(Extracted records)
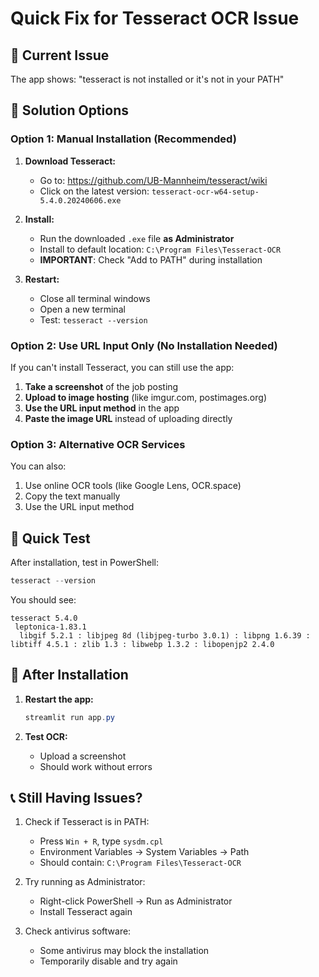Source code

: # Quick Fix for Tesseract OCR Issue

## 🚨 Current Issue
The app shows: "tesseract is not installed or it's not in your PATH"

## 🔧 Solution Options

### Option 1: Manual Installation (Recommended)

1. **Download Tesseract:**
   - Go to: https://github.com/UB-Mannheim/tesseract/wiki
   - Click on the latest version: `tesseract-ocr-w64-setup-5.4.0.20240606.exe`

2. **Install:**
   - Run the downloaded `.exe` file **as Administrator**
   - Install to default location: `C:\Program Files\Tesseract-OCR`
   - **IMPORTANT**: Check "Add to PATH" during installation

3. **Restart:**
   - Close all terminal windows
   - Open a new terminal
   - Test: `tesseract --version`

### Option 2: Use URL Input Only (No Installation Needed)

If you can't install Tesseract, you can still use the app:

1. **Take a screenshot** of the job posting
2. **Upload to image hosting** (like imgur.com, postimages.org)
3. **Use the URL input method** in the app
4. **Paste the image URL** instead of uploading directly

### Option 3: Alternative OCR Services

You can also:
1. Use online OCR tools (like Google Lens, OCR.space)
2. Copy the text manually
3. Use the URL input method

## 🎯 Quick Test

After installation, test in PowerShell:
```powershell
tesseract --version
```

You should see:
```
tesseract 5.4.0
 leptonica-1.83.1
  libgif 5.2.1 : libjpeg 8d (libjpeg-turbo 3.0.1) : libpng 1.6.39 : libtiff 4.5.1 : zlib 1.3 : libwebp 1.3.2 : libopenjp2 2.4.0
```

## 🚀 After Installation

1. **Restart the app:**
   ```powershell
   streamlit run app.py
   ```

2. **Test OCR:**
   - Upload a screenshot
   - Should work without errors

## 📞 Still Having Issues?

1. Check if Tesseract is in PATH:
   - Press `Win + R`, type `sysdm.cpl`
   - Environment Variables → System Variables → Path
   - Should contain: `C:\Program Files\Tesseract-OCR`

2. Try running as Administrator:
   - Right-click PowerShell → Run as Administrator
   - Install Tesseract again

3. Check antivirus software:
   - Some antivirus may block the installation
   - Temporarily disable and try again 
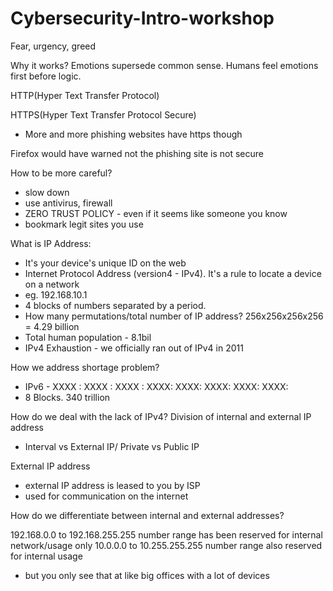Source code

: # Cybersecurity-Intro-workshop



Fear, urgency, greed

Why it works?
Emotions supersede common sense. Humans feel emotions first before logic.


HTTP(Hyper Text Transfer Protocol)

HTTPS(Hyper Text Transfer Protocol Secure)
- More and more phishing websites have https though

Firefox would have warned not the phishing site is not secure

How to be more careful?
- slow down
- use antivirus, firewall
- ZERO TRUST POLICY - even if it seems like someone you know
- bookmark legit sites you use


What is IP Address:
- It's your device's unique ID on the web
- Internet Protocol Address (version4 - IPv4). It's a rule to locate a device on a network
- eg. 192.168.10.1
- 4 blocks of numbers separated by a period.
- How many permutations/total number of IP address? 256x256x256x256 = 4.29 billion
- Total human population - 8.1bil
- IPv4 Exhaustion - we officially ran out of IPv4 in 2011

How we address shortage problem?
- IPv6 - XXXX : XXXX : XXXX : XXXX: XXXX: XXXX:  XXXX: XXXX:
- 8 Blocks. 340 trillion

How do we deal with the lack of IPv4?
Division of internal and external IP address
- Interval vs External IP/ Private vs Public IP

External IP address
- external IP address is leased to you by ISP
- used for communication on the internet


How do we differentiate between internal and external addresses?

192.168.0.0 to 192.168.255.255 number range has been reserved for internal network/usage only
10.0.0.0 to 10.255.255.255 number range also reserved for internal usage
- but you only see that at like big offices with a lot of devices













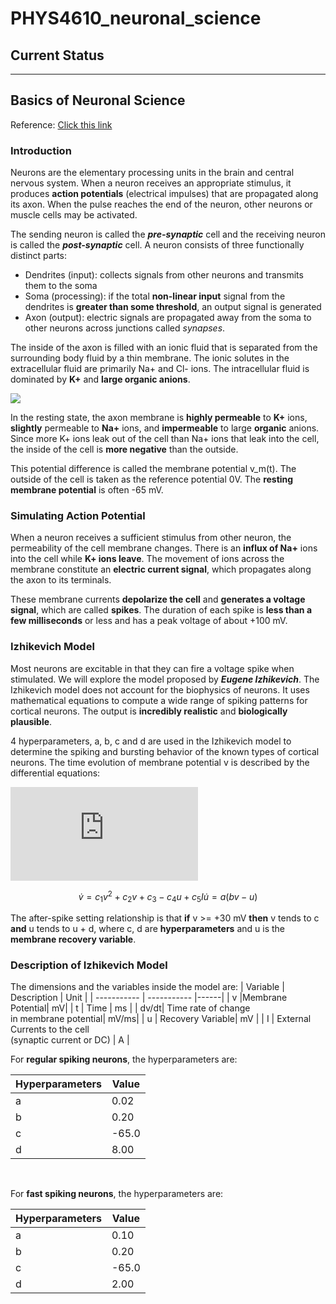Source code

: # PHYS4610_neuronal_science
## Current Status

---
## Basics of Neuronal Science

Reference: [Click this link](http://www.columbia.edu/cu/appliedneuroshp/Spring2018/Spring18SHPAppliedNeuroLec5.pdf)

### Introduction
Neurons are the elementary processing units in the brain and central nervous system. When a neuron receives an appropriate stimulus, it produces **action potentials** (electrical impulses) that are propagated along its axon. When the pulse reaches the end of the neuron, other neurons or muscle cells may be activated.

The sending neuron is called the ***pre-synaptic*** cell and the receiving neuron is called the ***post-synaptic*** cell. A neuron consists of three functionally distinct parts:

- Dendrites (input): collects signals from other neurons and transmits them to the soma
- Soma (processing): if the total **non-linear input** signal from the dendrites is **greater than some threshold**, an output signal is generated
- Axon (output): electric signals are propagated away from the soma to other neurons across junctions called *synapses*.

The inside of the axon is filled with an ionic fluid that is separated from the surrounding body fluid by a thin membrane. The ionic solutes in the extracellular fluid are primarily Na+ and Cl- ions. The intracellular fluid is dominated by **K+**
and **large organic anions**.

<img src = 'https://www.irastoworldhealth.com/web/uploads/editor_uploads/neuron2.jpg?v217' style = 'text-align: center;'></img>

In the resting state, the axon membrane is **highly permeable** to **K+** ions, **slightly** permeable to **Na+** ions, and **impermeable** to large **organic** anions. Since more K+ ions leak out of the cell than Na+ ions that leak into the cell, the inside of the cell is **more negative** than the outside. 

This potential difference is called the membrane potential v_m(t). The outside of the cell is taken as the reference potential 0V. The **resting membrane potential** is often -65 mV.
<br>
### Simulating Action Potential
When a neuron receives a sufficient stimulus from other neuron, the permeability of the cell membrane changes. There is an **influx of Na+** ions into the cell while **K+ ions leave**. The movement of ions across the membrane constitute an **electric current signal**, which propagates along the axon to its terminals.

These membrane currents **depolarize the cell** and **generates a voltage signal**, which are called **spikes**. The duration of each spike is **less than a few milliseconds** or less and has a peak voltage of about +100 mV.
<br>
### Izhikevich Model
Most neurons are excitable in that they can fire a voltage spike when stimulated. We will explore the model proposed by ***Eugene Izhikevich***. The Izhikevich model does not account for the biophysics of neurons. It uses mathematical equations to compute a wide range of spiking patterns for cortical neurons. The output is **incredibly realistic** and **biologically plausible**.

4 hyperparameters, a, b, c and d are used in the Izhikevich model to determine the spiking and bursting behavior of the known types of cortical neurons. The time evolution of membrane potential v is described by the differential equations:

![](https://latex.codecogs.com/svg.latex?%5Cdot%7Bv%7D%20%3D%20c_1v%5E2%20+%20c_2v%20+%20c_3%20-%20c_4u%20+%20c_5I)

```math
\dot{v} = c_1v^2 + c_2v + c_3 - c_4u + c_5I
\dot{u} = a(bv - u)
```

The after-spike setting relationship is that **if** v >= +30 mV **then** v tends to c **and** u tends to u + d, where c, d are **hyperparameters** and u is the **membrane recovery variable**.
<br>

### Description of Izhikevich Model
The dimensions and the variables inside the model are:
| Variable   | Description | Unit |
| ----------- | ----------- |------|
| v    |Membrane Potential| mV|
| t   | Time        | ms |
| dv/dt| Time rate of change <br> in membrane potential| mV/ms|
| u | Recovery Variable| mV |
| I | External Currents to the cell <br> (synaptic current or DC) | A |
<br>

For **regular spiking neurons**, the hyperparameters are:

| Hyperparameters  |Value | 
| ----------- | ----------- |
| a| 0.02| 
| b   | 0.20| 
| c| -65.0| 
| d | 8.00| 

<br>

For **fast spiking neurons**, the hyperparameters are:

| Hyperparameters  |Value | 
| ----------- | ----------- |
| a    | 0.10| 
| b   | 0.20| 
| c| -65.0| 
| d | 2.00| 

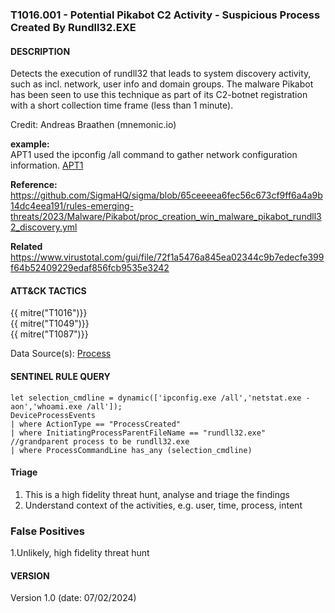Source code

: ### T1016.001 - Potential Pikabot C2 Activity - Suspicious Process Created By Rundll32.EXE

#### DESCRIPTION

Detects the execution of rundll32 that leads to system discovery activity, such as incl. network, user info and domain groups.
The malware Pikabot has been seen to use this technique as part of its C2-botnet registration with a short collection time frame (less than 1 minute).

Credit: Andreas Braathen (mnemonic.io)

**example:**\
APT1 used the ipconfig /all command to gather network configuration information.
[APT1](https://attack.mitre.org/groups/G0006/)

**Reference:**\
https://github.com/SigmaHQ/sigma/blob/65ceeeea6fec56c673cf9ff6a4a9b14dc4eea191/rules-emerging-threats/2023/Malware/Pikabot/proc_creation_win_malware_pikabot_rundll32_discovery.yml

**Related**\
https://www.virustotal.com/gui/file/72f1a5476a845ea02344c9b7edecfe399f64b52409229edaf856fcb9535e3242

#### ATT&CK TACTICS <br />

{{ mitre("T1016")}}\
{{ mitre("T1049")}}\
{{ mitre("T1087")}}

Data Source(s):
[Process](https://attack.mitre.org/datasources/DS0009/#Process%20Creation)

#### SENTINEL RULE QUERY <br />

```
let selection_cmdline = dynamic(['ipconfig.exe /all','netstat.exe -aon','whoami.exe /all']);
DeviceProcessEvents
| where ActionType == "ProcessCreated"
| where InitiatingProcessParentFileName == "rundll32.exe" //grandparent process to be rundll32.exe
| where ProcessCommandLine has_any (selection_cmdline)
```

#### Triage <br />

1. This is a high fidelity threat hunt, analyse and triage the findings
1. Understand context of the activities, e.g. user, time, process, intent

### False Positives <br />

1.Unlikely, high fidelity threat hunt

#### VERSION <br />

Version 1.0 (date: 07/02/2024)
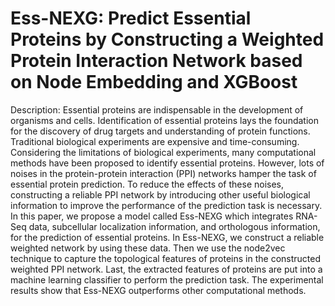 # Ess-NEXG: Predict Essential Proteins by Constructing a Weighted Protein Interaction Network based on Node Embedding and XGBoost 
Description: Essential proteins are indispensable in the development of organisms and cells. Identification of essential proteins lays the foundation for the discovery of drug targets and understanding of protein functions. Traditional biological experiments are expensive and time-consuming. Considering the limitations of biological experiments, many computational methods have been proposed to identify essential proteins. However, lots of noises in the protein-protein interaction (PPI) networks hamper the task of essential protein prediction. To reduce the effects of these noises, constructing a reliable PPI network by introducing other useful biological information to improve the performance of the prediction task is necessary. In this paper, we propose a model called Ess-NEXG which integrates RNA-Seq data, subcellular localization information, and orthologous information, for the prediction of essential proteins. In Ess-NEXG, we construct a reliable weighted network by using these data. Then we use the node2vec technique to capture the topological features of proteins in the constructed weighted PPI network. Last, the extracted features of proteins are put into a machine learning classifier to perform the prediction task. The experimental results show that Ess-NEXG outperforms other computational methods.
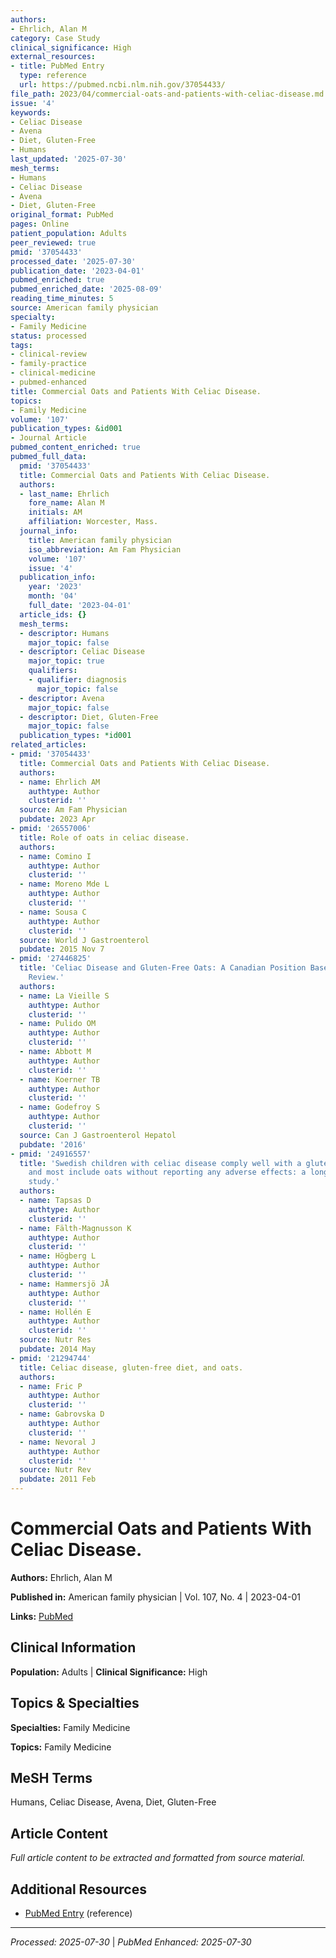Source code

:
 ```yaml
---
authors:
- Ehrlich, Alan M
category: Case Study
clinical_significance: High
external_resources:
- title: PubMed Entry
  type: reference
  url: https://pubmed.ncbi.nlm.nih.gov/37054433/
file_path: 2023/04/commercial-oats-and-patients-with-celiac-disease.md
issue: '4'
keywords:
- Celiac Disease
- Avena
- Diet, Gluten-Free
- Humans
last_updated: '2025-07-30'
mesh_terms:
- Humans
- Celiac Disease
- Avena
- Diet, Gluten-Free
original_format: PubMed
pages: Online
patient_population: Adults
peer_reviewed: true
pmid: '37054433'
processed_date: '2025-07-30'
publication_date: '2023-04-01'
pubmed_enriched: true
pubmed_enriched_date: '2025-08-09'
reading_time_minutes: 5
source: American family physician
specialty:
- Family Medicine
status: processed
tags:
- clinical-review
- family-practice
- clinical-medicine
- pubmed-enhanced
title: Commercial Oats and Patients With Celiac Disease.
topics:
- Family Medicine
volume: '107'
publication_types: &id001
- Journal Article
pubmed_content_enriched: true
pubmed_full_data:
  pmid: '37054433'
  title: Commercial Oats and Patients With Celiac Disease.
  authors:
  - last_name: Ehrlich
    fore_name: Alan M
    initials: AM
    affiliation: Worcester, Mass.
  journal_info:
    title: American family physician
    iso_abbreviation: Am Fam Physician
    volume: '107'
    issue: '4'
  publication_info:
    year: '2023'
    month: '04'
    full_date: '2023-04-01'
  article_ids: {}
  mesh_terms:
  - descriptor: Humans
    major_topic: false
  - descriptor: Celiac Disease
    major_topic: true
    qualifiers:
    - qualifier: diagnosis
      major_topic: false
  - descriptor: Avena
    major_topic: false
  - descriptor: Diet, Gluten-Free
    major_topic: false
  publication_types: *id001
related_articles:
- pmid: '37054433'
  title: Commercial Oats and Patients With Celiac Disease.
  authors:
  - name: Ehrlich AM
    authtype: Author
    clusterid: ''
  source: Am Fam Physician
  pubdate: 2023 Apr
- pmid: '26557006'
  title: Role of oats in celiac disease.
  authors:
  - name: Comino I
    authtype: Author
    clusterid: ''
  - name: Moreno Mde L
    authtype: Author
    clusterid: ''
  - name: Sousa C
    authtype: Author
    clusterid: ''
  source: World J Gastroenterol
  pubdate: 2015 Nov 7
- pmid: '27446825'
  title: 'Celiac Disease and Gluten-Free Oats: A Canadian Position Based on a Literature
    Review.'
  authors:
  - name: La Vieille S
    authtype: Author
    clusterid: ''
  - name: Pulido OM
    authtype: Author
    clusterid: ''
  - name: Abbott M
    authtype: Author
    clusterid: ''
  - name: Koerner TB
    authtype: Author
    clusterid: ''
  - name: Godefroy S
    authtype: Author
    clusterid: ''
  source: Can J Gastroenterol Hepatol
  pubdate: '2016'
- pmid: '24916557'
  title: 'Swedish children with celiac disease comply well with a gluten-free diet,
    and most include oats without reporting any adverse effects: a long-term follow-up
    study.'
  authors:
  - name: Tapsas D
    authtype: Author
    clusterid: ''
  - name: Fälth-Magnusson K
    authtype: Author
    clusterid: ''
  - name: Högberg L
    authtype: Author
    clusterid: ''
  - name: Hammersjö JÅ
    authtype: Author
    clusterid: ''
  - name: Hollén E
    authtype: Author
    clusterid: ''
  source: Nutr Res
  pubdate: 2014 May
- pmid: '21294744'
  title: Celiac disease, gluten-free diet, and oats.
  authors:
  - name: Fric P
    authtype: Author
    clusterid: ''
  - name: Gabrovska D
    authtype: Author
    clusterid: ''
  - name: Nevoral J
    authtype: Author
    clusterid: ''
  source: Nutr Rev
  pubdate: 2011 Feb
---
```


# Commercial Oats and Patients With Celiac Disease.

**Authors:** Ehrlich, Alan M

**Published in:** American family physician | Vol. 107, No. 4 | 2023-04-01

**Links:** [PubMed](https://pubmed.ncbi.nlm.nih.gov/37054433/)

## Clinical Information

**Population:** Adults | **Clinical Significance:** High

## Topics & Specialties

**Specialties:** Family Medicine

**Topics:** Family Medicine

## MeSH Terms

Humans, Celiac Disease, Avena, Diet, Gluten-Free

## Article Content

*Full article content to be extracted and formatted from source material.*

## Additional Resources

- [PubMed Entry](https://pubmed.ncbi.nlm.nih.gov/37054433/) (reference)

---

*Processed: 2025-07-30* | *PubMed Enhanced: 2025-07-30*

#### Task goal
Give exactly the lines above that run from the line with "- Right-click PowerShell" to the line with "- slow down", both included, leaving every picture out.

#### Exercise response
   - Right-click PowerShell → Run as Administrator
   - Install Tesseract again

3. Check antivirus software:
   - Some antivirus may block the installation
   - Temporarily disable and try again 
Source code

: # Cybersecurity-Intro-workshop



Fear, urgency, greed

Why it works?
Emotions supersede common sense. Humans feel emotions first before logic.


HTTP(Hyper Text Transfer Protocol)

HTTPS(Hyper Text Transfer Protocol Secure)
- More and more phishing websites have https though

Firefox would have warned not the phishing site is not secure

How to be more careful?
- slow down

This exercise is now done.